Hacker News new | ask | show | jobs
by s1artibartfast 1045 days ago
If your model is consistently wrong in a statistically predictable way, either your measurement or model is inaccurate.

A 3% chance that never occurs is an inaccurate prediction.

1 comments

Right! Yes absolutely!

It's wrong because the measurements are suggestive of possibility, rather than certain of it.

If we observe an asteroid that with two poor measurements is determined to be headed away from Earth, that's the end. Look no further.

If we observe an asteroid with two poor measurements that has some significant chance of hitting, more and better measurements are made. Then very often those better measurements show it was never actually going to hit anyhow.

But we never would have known without the better measurements, and we never would have devoted more time to making better measurements without a reason to do so.

A 3% chance that never occurs is because that 3% is based on data that's at the limit of what the telescopes can provide, not based upon bad math.

Then what does 3% mean? Surely it means "given the data we have, one in every 33 will hit". Since that empirically doesn't happen, it must be that "the data we have" has a very low prior probability of being real. In other words, the measurement noise seems distributed in a way that over-represents unlikely trajectories.

Hence it seems that it would lead to more accurate predictions if the measurements and their uncertainties were fitted to a model that corrects for the prior probability of observing an asteroid on a given trajectory/making a certain observation.

This discrepancy between distribution of measurement error vs distribution of actual trajectories is what people are wondering about, because it seems interesting to know more about (e.g. "why are certain trajectories less likely?").

Despite all the people coming out of the Woodworks with weird theories, my best one is that the 3% number doesn't take into account their entire measurement process and sampling.

It's is similar to P hacking.

I don't think you understand how this works at all.
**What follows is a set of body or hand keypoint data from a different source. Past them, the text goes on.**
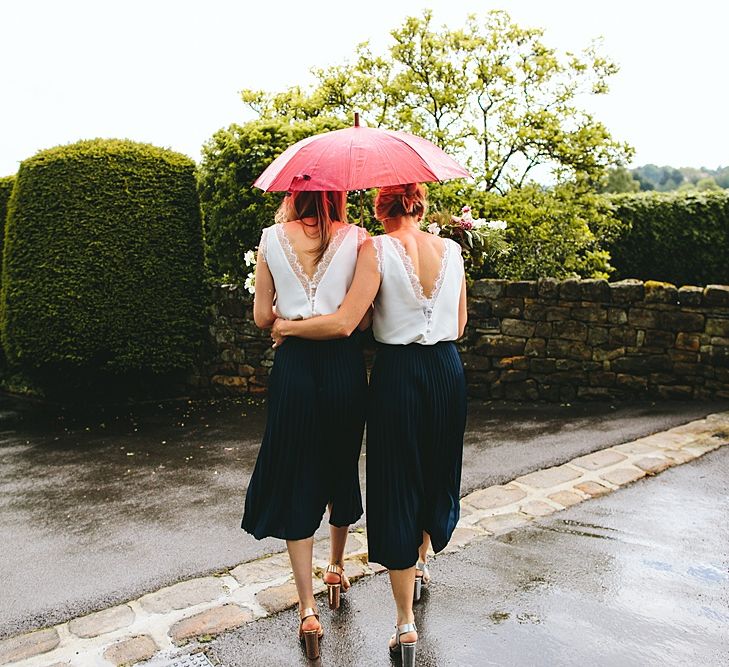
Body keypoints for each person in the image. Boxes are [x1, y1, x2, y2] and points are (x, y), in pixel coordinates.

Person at [272, 183, 468, 666]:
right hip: (447, 369)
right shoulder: (452, 251)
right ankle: (421, 563)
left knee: (397, 483)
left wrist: (289, 327)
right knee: (437, 470)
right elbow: (459, 325)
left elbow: (351, 322)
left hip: (399, 375)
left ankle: (404, 625)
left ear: (381, 210)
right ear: (420, 206)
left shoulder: (375, 248)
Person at [241, 189, 370, 660]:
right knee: (340, 464)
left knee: (298, 474)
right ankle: (336, 568)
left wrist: (284, 324)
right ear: (336, 194)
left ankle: (308, 610)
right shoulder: (359, 239)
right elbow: (356, 318)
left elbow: (260, 316)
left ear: (294, 193)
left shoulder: (271, 239)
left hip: (294, 368)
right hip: (342, 368)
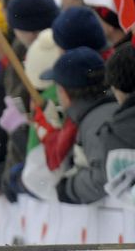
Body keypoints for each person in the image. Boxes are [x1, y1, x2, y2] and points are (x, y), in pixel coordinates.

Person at [45, 47, 118, 204]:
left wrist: (68, 188)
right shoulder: (109, 110)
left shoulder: (95, 123)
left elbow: (103, 179)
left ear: (63, 92)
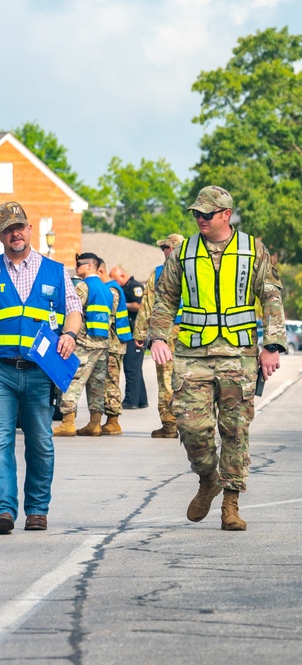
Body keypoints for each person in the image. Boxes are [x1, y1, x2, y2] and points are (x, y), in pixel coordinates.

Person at [149, 186, 285, 531]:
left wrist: (272, 345)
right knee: (191, 427)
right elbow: (164, 298)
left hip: (238, 355)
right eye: (196, 213)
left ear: (226, 214)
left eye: (207, 214)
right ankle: (208, 477)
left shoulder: (253, 250)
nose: (200, 219)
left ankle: (231, 503)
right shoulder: (182, 252)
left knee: (235, 430)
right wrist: (157, 337)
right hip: (192, 352)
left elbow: (270, 296)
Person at [0, 202, 82, 534]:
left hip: (40, 372)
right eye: (9, 228)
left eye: (21, 226)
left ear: (30, 230)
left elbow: (74, 309)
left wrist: (69, 334)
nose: (16, 233)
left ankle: (38, 509)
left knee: (40, 439)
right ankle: (3, 510)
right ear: (0, 235)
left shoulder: (54, 271)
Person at [53, 253, 112, 437]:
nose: (76, 267)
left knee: (72, 382)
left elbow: (73, 311)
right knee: (97, 385)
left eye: (79, 264)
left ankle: (68, 423)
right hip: (102, 343)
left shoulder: (83, 286)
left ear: (89, 266)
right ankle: (95, 424)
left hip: (84, 344)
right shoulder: (106, 290)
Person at [132, 233, 185, 438]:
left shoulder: (159, 272)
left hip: (166, 332)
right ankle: (193, 425)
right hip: (194, 332)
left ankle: (170, 425)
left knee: (166, 379)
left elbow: (147, 305)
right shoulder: (196, 269)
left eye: (164, 247)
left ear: (171, 249)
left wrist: (141, 332)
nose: (162, 251)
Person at [99, 259, 133, 435]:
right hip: (114, 342)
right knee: (107, 381)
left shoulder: (111, 290)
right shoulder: (110, 288)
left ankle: (113, 421)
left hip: (113, 343)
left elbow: (107, 317)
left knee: (111, 381)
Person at [109, 266, 149, 409]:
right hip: (131, 333)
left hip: (136, 334)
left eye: (114, 278)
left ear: (122, 275)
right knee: (136, 368)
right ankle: (141, 400)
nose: (113, 281)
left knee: (131, 368)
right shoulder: (125, 288)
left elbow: (139, 306)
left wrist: (120, 305)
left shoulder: (135, 287)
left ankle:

You might read up on this here if you want to learn more. https://astronomy.stackexchange.com/questions/8450/how-is-th...

If you just want to argue with people, feel free. But based on how this conversation has been going it doesn't seem like you want to learn.

Setting your condescension aside, I browsed the thread.

I understand that calculating trajectories is difficult.

If someone claims something like a 3% impact probability, and they are wrong 99.999% of the time, that speaks to a methodological error in how the numbers are conveyed and or defined.

I work in medical devices and testing. I perform tests like X percentage of patients will die based on the statistical calculations. You may undergo treatment with a medical device that I have worked on.

Calculating trajectories is easy. Getting good data points is hard. Two pictures using a telescope on back to back nights is probably the smallest reasonable sample one could get. Take another picture the 3rd night and you've just doubled the size of the arc.

Wait a week and get another sample and your arc is now approx 5x as long. Wait a month and get another and now your arc is 30x as long as the original. More observations shrink your error bars.

There are systemic errors here for sure. Two kinds, really:

1. Limits of resolution of telescopes 2. Short sample lengths

You absolutely can't do anything about error type 1. You can fix 2 by getting more data. But there's no point in getting data on asteroids that have absolutely no possibility of hitting. So only asteroids that have some probability with limited measurements get enough better measurements that are high quality in order to find out where they're really headed.

All of these measurements of trajectories are completely uncorrelated, so you can't use the priors to adjust probabilities. I mean you can do whatever you want, but we haven't been hit by a big asteroid yet since we've had telescopes and tracking databases.

If we made adjustments based on priors we'd have to discount all collisions down to 0 irrespective of the trajectories. Seems absurd, so there must be something else going on here.

That conclusion may be too early to reach with confidence, based on the limited data!